Arrêt n° 037/2009, Audience publique du 30 juin 2009, Pourvoi n° 105/2003/PC du 13 novembre 2003, Affaire : ABB LUMUS GLOBAL SPA (Conseil : Maître Joseph MILANDOU, Avocat à la Cour) contre BASSEYISSILA Jean Robert et autres.- Recueil de Jurisprudence n° 13, Janvier-Juin 2009, p. 97 (- Injonction de payer - violation aussi bien de l’article 130 de la loi n° 22-92 du 20 juillet 1992 portant organisation du pouvoir judiciaire en republique du congo, de l’article 1er de l’acte uniforme portant organisation des procedures simplifiees de recouvrement et des voies d’execution – - Ccja - defaut ou une insuffisance de motif (non) : rejet.
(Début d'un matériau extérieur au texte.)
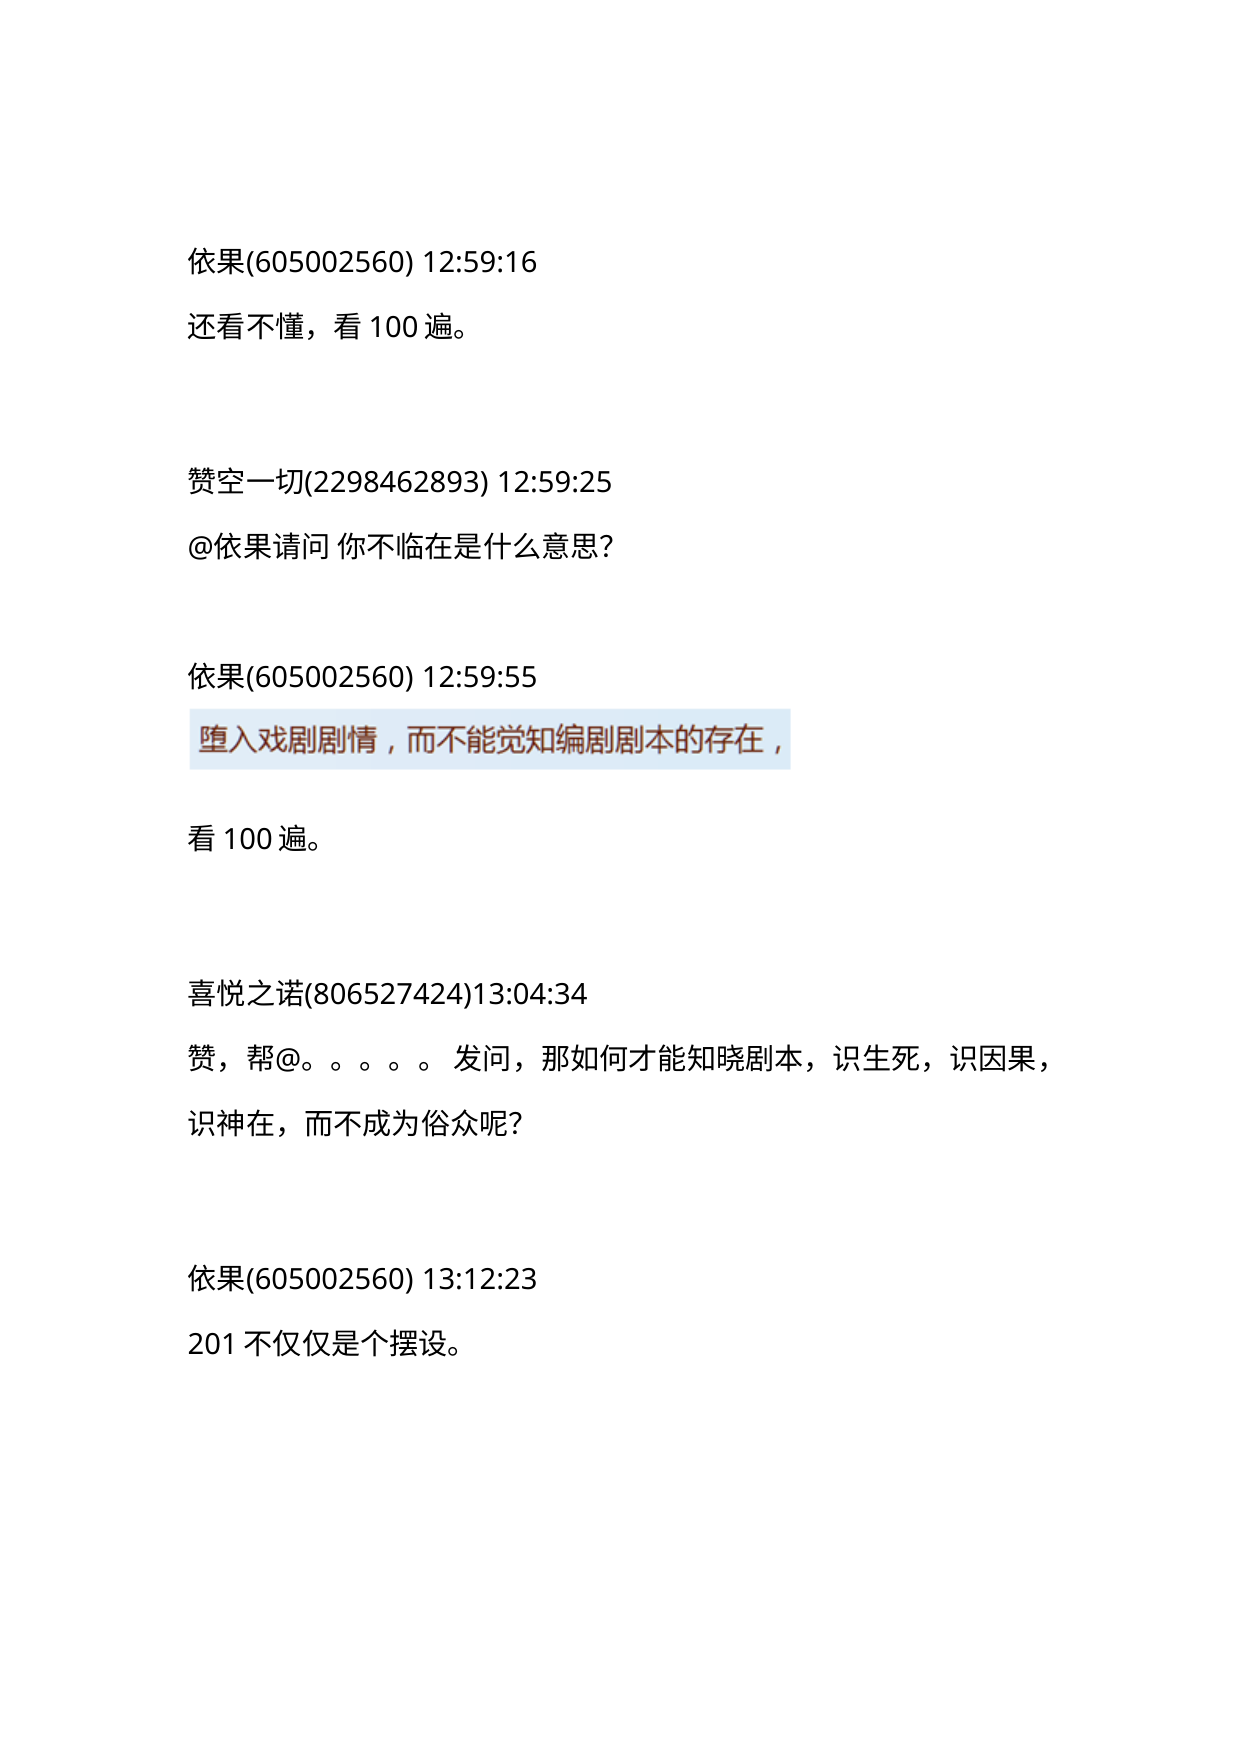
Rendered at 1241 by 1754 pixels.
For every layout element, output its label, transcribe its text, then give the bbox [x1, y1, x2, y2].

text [187, 162, 1053, 357]
text 赞空一切(2298462893) 12:59:25 @依果请问 你不临在是什么意思？ 依果(605002560) 12:59:55 看100遍。 [187, 382, 1053, 869]
text 喜悦之诺(806527424)13:04:34 赞，帮@。。。。。 发问，那如何才能知晓剧本，识生死，识因果，识神在，而不成为俗众呢？ [187, 894, 1053, 1154]
text 依果(605002560) 13:12:23 201不仅仅是个摆设。 [187, 1179, 1053, 1374]
picture [187, 707, 794, 773]
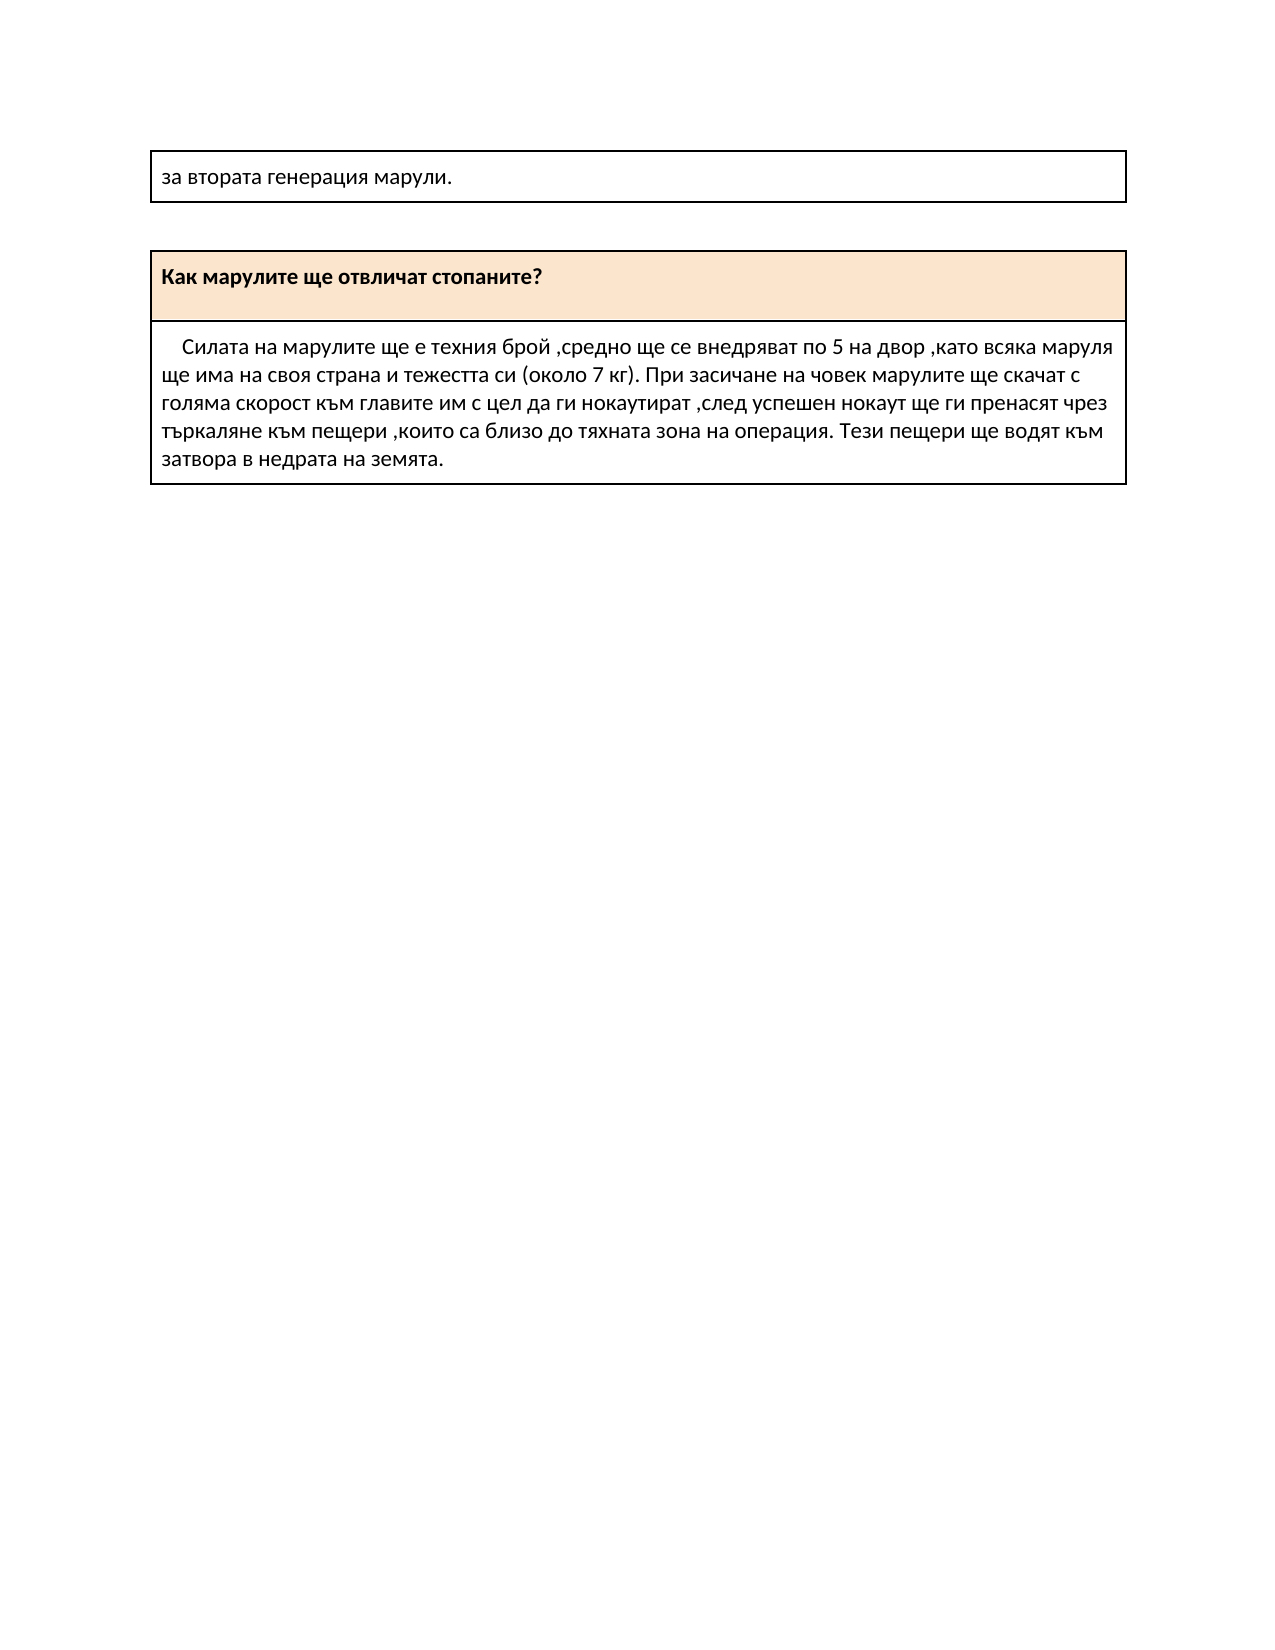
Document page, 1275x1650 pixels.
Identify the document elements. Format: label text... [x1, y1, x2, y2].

Article 1 aupsrve)
Cour
Commune de Justice et d'Arbitrage (CCJA)
Arrêt du 30/06/2009
VIOLATION
AUSSI BIEN DE L'ARTICLE 130 DE LA LOI N° 22-92 DU 20 JUILLET 1992 PORTANT
ORGANISATION DU POUVOIR JUDICIAIRE EN REPUBLIQUE DU CONGO, DE L'ARTICLE 1ER DE
L'ACTE UNIFORME PORTANT ORGANISATION DES PROCEDURES SIMPLIFIEES DE RECOUVREMENT
ET DES VOIES D'EXECUTION QU'UN DEFAUT OU UNE INSUFFISANCE DE MOTIF : REJET
S'il
ne peut être contesté que les conflits sociaux ressortissent à la compétence de
la juridiction du travail, il reste qu'en l'espèce, la requête portée devant le
Tribunal de Commerce de Pointe-Noire, dont le jugement a fait l'objet d'appel
et donné lieu à l'arrêt attaqué, n'est pas une assignation en paiement des
dommages-intérêts pour rupture abusive ou irrégulière du contrat de travail,
mais une procédure de recouvrement d'une créance contre une société
commerciale, en l'occurrence ABB LUMUS GLOBAL SPA ; en d'autres termes, il
n'était pas demandé au Tribunal de Commerce de Pointe-Noire de trancher une
contestation en matière sociale, mais plutôt d'ordonner le paiement d'une
créance qui représente le montant des retenues illicites opérées par la
demanderesse au pourvoi sur les droits légaux et conventionnels des défendeurs,
droits calculés par la Direction Régionale du Travail, et que la demanderesse a
accepté de payer ; une créance dont le montant est accepté par le débiteur est
une créance certaine ; elle est dite liquide lorsque son montant est connu
comme en l'espèce ; enfin, elle est exigible lorsque le débiteur ne peut se
prévaloir d'un quelconque délai légal ou conventionnel pour en différer le
paiement comme en l'espèce ; en outre, pour confirmer le jugement en date du 18
octobre 2002 du Tribunal de Commerce de Pointe-Noire, la Cour d'Appel de
Pointe-Noire a retenu que « la société ABB LUMUS ne conteste pas le paiement
desdites primes d'ancienneté ni également ne rapporte pas la preuve de leur
double emploi » ; il suit qu'en statuant comme elle l'a fait, la Cour d'Appel
de Pointe-Noire a suffisamment motivé sa décision et n'a en rien violé les
textes visés aux moyens, lesquels doivent être rejetés comme non fondés.